Task to complete ▸
Beginning with the line below that contains "This Workday Scheduler includes" and ending with the line that contains "Sources referenced to", copy every line exactly. Copy nothing else.

┌──

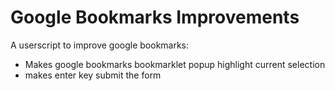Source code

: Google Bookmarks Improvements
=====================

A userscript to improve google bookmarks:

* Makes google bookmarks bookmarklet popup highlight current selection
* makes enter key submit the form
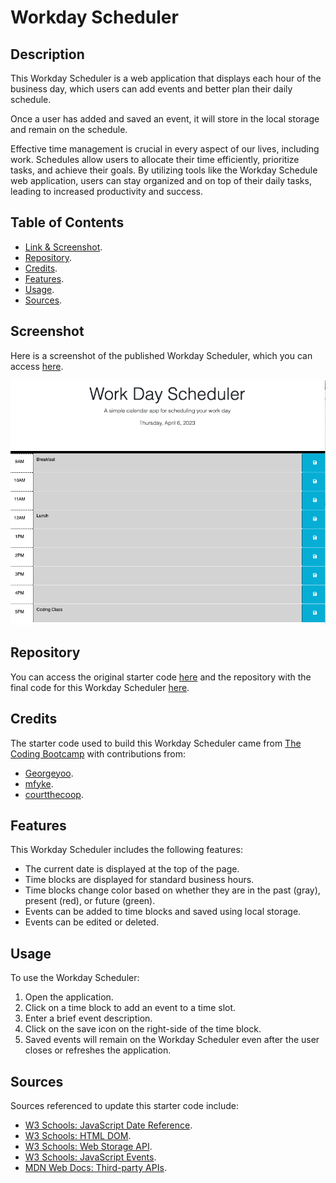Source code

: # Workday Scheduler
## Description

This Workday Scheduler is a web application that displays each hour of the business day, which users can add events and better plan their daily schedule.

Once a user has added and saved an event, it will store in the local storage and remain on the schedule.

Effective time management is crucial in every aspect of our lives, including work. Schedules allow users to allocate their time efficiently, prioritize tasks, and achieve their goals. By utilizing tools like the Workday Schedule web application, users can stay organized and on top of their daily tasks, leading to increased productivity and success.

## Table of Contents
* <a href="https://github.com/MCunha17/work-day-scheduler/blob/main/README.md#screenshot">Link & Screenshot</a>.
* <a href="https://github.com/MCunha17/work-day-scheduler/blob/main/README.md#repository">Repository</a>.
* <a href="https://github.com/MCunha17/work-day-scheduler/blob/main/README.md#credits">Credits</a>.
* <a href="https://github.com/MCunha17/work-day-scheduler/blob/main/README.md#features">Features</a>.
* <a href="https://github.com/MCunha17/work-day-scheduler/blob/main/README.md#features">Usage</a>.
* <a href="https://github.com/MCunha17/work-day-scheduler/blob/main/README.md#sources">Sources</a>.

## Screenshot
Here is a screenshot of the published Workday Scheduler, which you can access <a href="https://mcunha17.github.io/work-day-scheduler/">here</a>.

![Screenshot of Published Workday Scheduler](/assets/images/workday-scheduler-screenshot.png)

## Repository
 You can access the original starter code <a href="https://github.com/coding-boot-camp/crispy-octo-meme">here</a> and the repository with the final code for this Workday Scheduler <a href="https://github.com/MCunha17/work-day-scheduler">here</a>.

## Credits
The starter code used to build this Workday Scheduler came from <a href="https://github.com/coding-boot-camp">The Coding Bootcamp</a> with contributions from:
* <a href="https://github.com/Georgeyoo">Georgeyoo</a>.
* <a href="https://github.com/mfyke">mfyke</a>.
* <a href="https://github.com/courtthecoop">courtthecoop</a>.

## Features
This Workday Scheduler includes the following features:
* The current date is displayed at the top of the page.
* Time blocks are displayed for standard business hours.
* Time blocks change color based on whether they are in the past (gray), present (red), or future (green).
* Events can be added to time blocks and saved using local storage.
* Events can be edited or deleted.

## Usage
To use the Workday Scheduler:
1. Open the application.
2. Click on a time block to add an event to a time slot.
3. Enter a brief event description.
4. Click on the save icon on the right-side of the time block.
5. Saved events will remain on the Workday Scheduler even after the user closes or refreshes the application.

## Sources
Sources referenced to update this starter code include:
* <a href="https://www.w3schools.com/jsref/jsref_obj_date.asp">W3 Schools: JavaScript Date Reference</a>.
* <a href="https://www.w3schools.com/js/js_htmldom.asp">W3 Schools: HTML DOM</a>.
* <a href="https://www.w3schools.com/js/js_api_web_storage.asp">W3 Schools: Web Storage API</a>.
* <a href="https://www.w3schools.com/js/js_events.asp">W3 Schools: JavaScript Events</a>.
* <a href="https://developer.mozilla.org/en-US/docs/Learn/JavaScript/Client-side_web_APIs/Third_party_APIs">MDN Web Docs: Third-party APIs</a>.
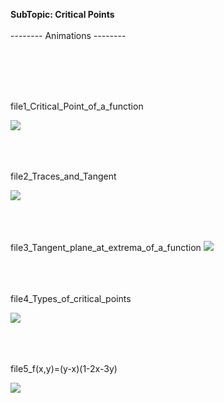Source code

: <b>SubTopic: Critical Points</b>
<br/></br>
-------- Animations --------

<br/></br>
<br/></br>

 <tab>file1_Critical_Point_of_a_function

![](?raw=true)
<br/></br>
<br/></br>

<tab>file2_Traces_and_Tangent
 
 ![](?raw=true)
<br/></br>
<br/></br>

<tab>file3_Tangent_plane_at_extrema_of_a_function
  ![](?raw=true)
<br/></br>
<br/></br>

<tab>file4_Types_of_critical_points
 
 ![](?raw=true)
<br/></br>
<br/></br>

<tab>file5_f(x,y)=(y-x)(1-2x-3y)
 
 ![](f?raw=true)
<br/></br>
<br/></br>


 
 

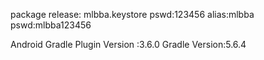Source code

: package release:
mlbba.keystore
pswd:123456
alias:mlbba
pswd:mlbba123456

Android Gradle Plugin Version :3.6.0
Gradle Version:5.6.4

└──
┌──

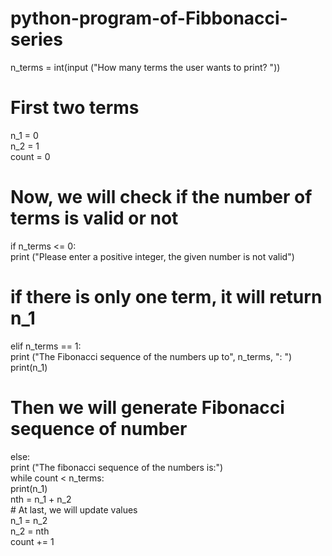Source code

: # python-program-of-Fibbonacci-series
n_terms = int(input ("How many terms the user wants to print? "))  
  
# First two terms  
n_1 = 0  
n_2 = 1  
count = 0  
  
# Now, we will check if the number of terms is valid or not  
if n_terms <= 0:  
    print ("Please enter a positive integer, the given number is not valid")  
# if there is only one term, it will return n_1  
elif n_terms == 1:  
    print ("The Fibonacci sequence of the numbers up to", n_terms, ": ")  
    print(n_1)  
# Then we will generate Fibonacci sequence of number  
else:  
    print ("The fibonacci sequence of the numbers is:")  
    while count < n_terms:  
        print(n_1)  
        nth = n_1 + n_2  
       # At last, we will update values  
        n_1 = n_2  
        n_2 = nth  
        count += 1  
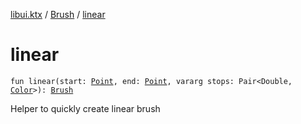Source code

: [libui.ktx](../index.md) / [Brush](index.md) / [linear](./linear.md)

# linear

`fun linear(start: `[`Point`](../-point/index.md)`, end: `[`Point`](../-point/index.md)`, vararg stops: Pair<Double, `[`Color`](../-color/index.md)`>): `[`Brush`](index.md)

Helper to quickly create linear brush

└──

Exercise answer ▸
This Workday Scheduler includes the following features:
* The current date is displayed at the top of the page.
* Time blocks are displayed for standard business hours.
* Time blocks change color based on whether they are in the past (gray), present (red), or future (green).
* Events can be added to time blocks and saved using local storage.
* Events can be edited or deleted.

## Usage
To use the Workday Scheduler:
1. Open the application.
2. Click on a time block to add an event to a time slot.
3. Enter a brief event description.
4. Click on the save icon on the right-side of the time block.
5. Saved events will remain on the Workday Scheduler even after the user closes or refreshes the application.

## Sources
Sources referenced to update this starter code include:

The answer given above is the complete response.